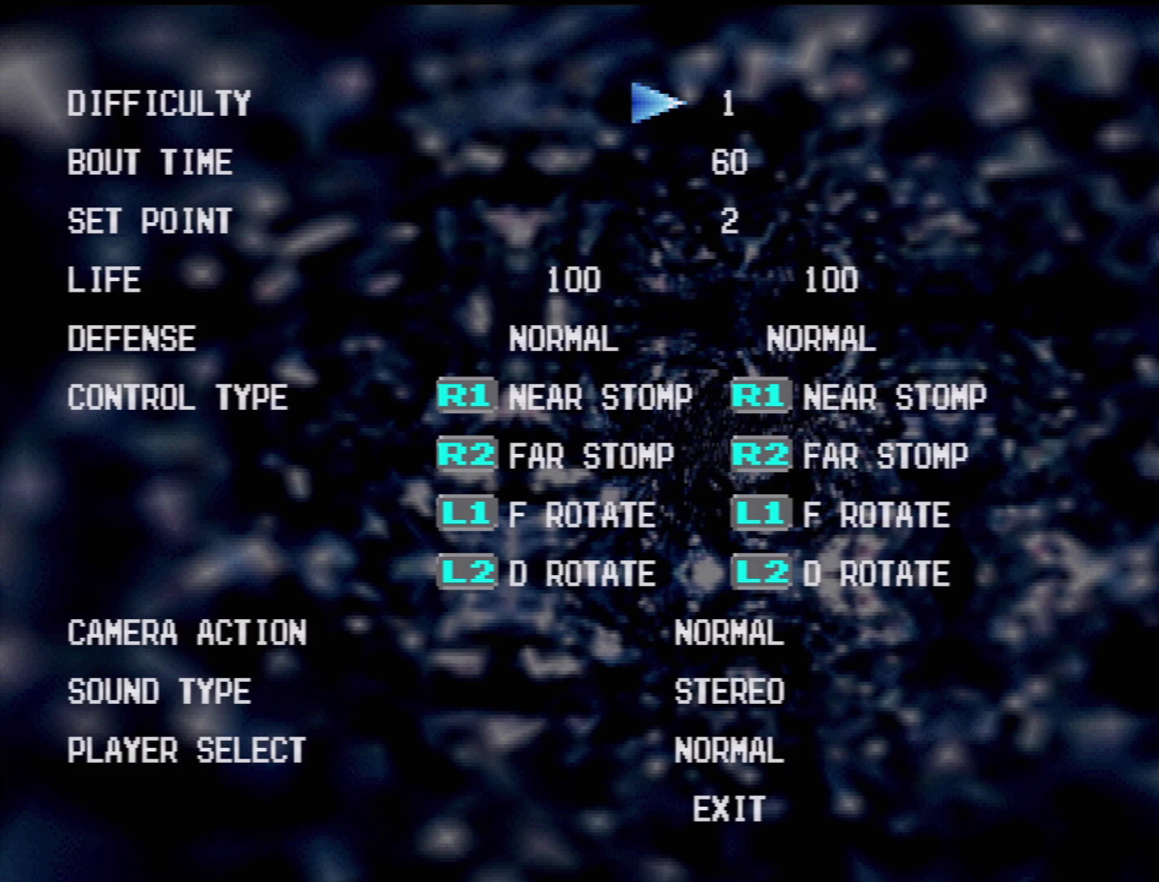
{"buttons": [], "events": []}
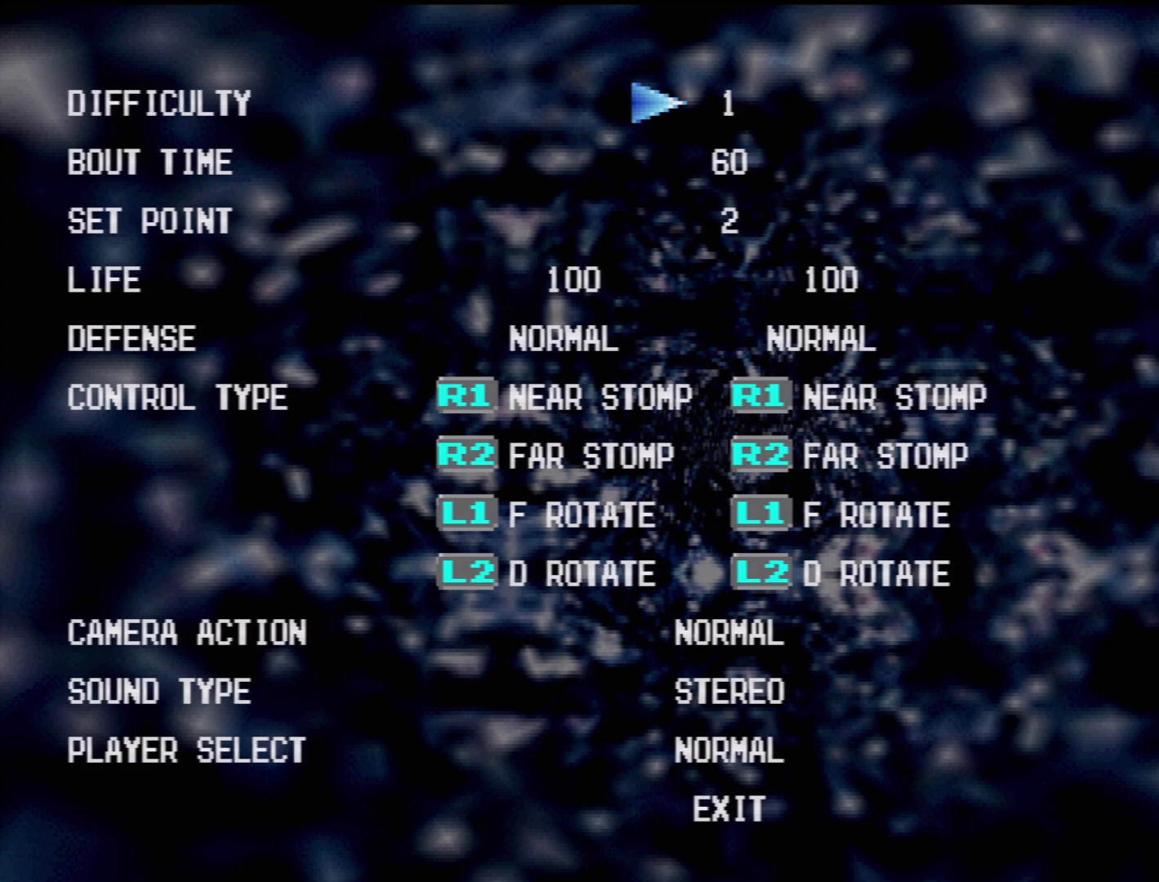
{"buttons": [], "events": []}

________________

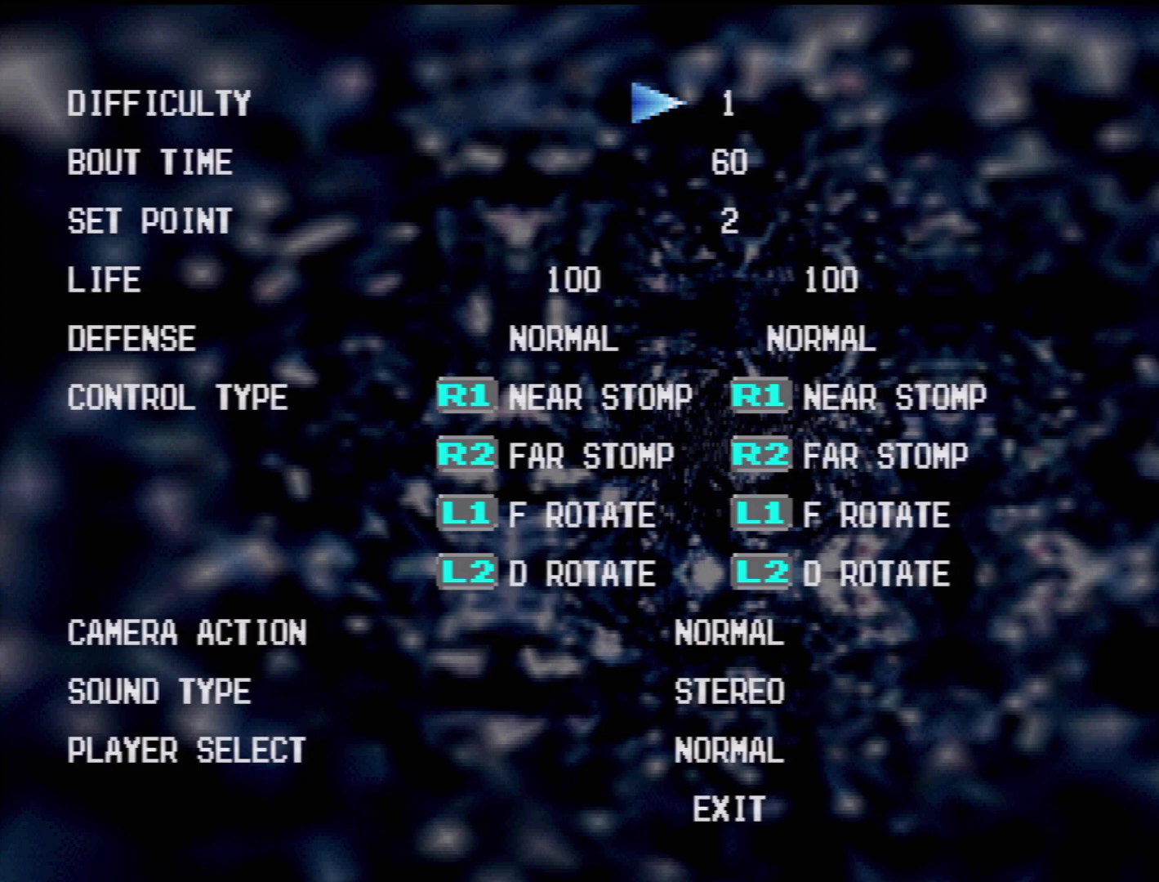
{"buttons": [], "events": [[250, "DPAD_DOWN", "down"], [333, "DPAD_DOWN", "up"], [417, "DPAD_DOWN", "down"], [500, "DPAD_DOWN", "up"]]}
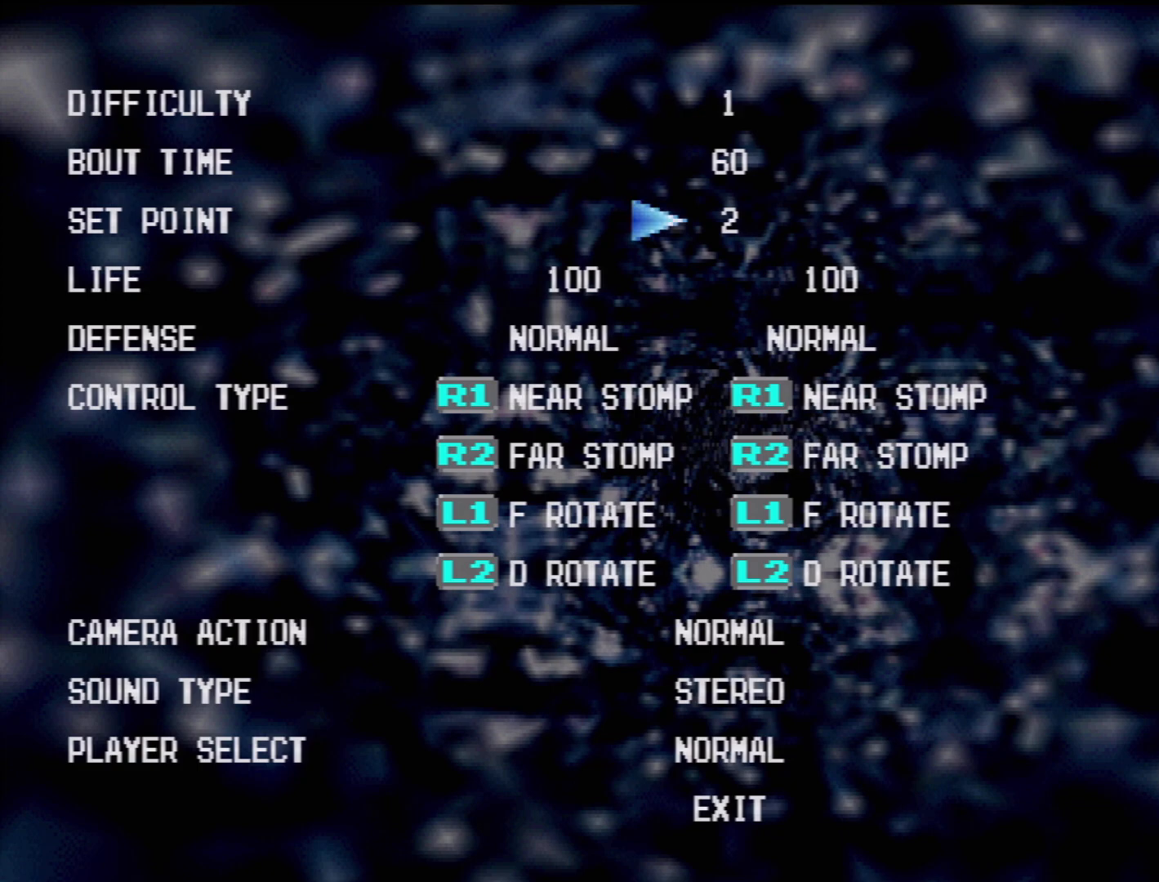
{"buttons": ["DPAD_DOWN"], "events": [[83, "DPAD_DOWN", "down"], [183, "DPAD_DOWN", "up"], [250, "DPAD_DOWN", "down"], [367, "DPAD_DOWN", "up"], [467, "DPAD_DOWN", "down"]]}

________________

### TASK
In the entries above, identify every line with the word "down". Copy those lines.

### TASK RESULT
{"buttons": [], "events": [[250, "DPAD_DOWN", "down"], [333, "DPAD_DOWN", "up"], [417, "DPAD_DOWN", "down"], [500, "DPAD_DOWN", "up"]]}
{"buttons": ["DPAD_DOWN"], "events": [[83, "DPAD_DOWN", "down"], [183, "DPAD_DOWN", "up"], [250, "DPAD_DOWN", "down"], [367, "DPAD_DOWN", "up"], [467, "DPAD_DOWN", "down"]]}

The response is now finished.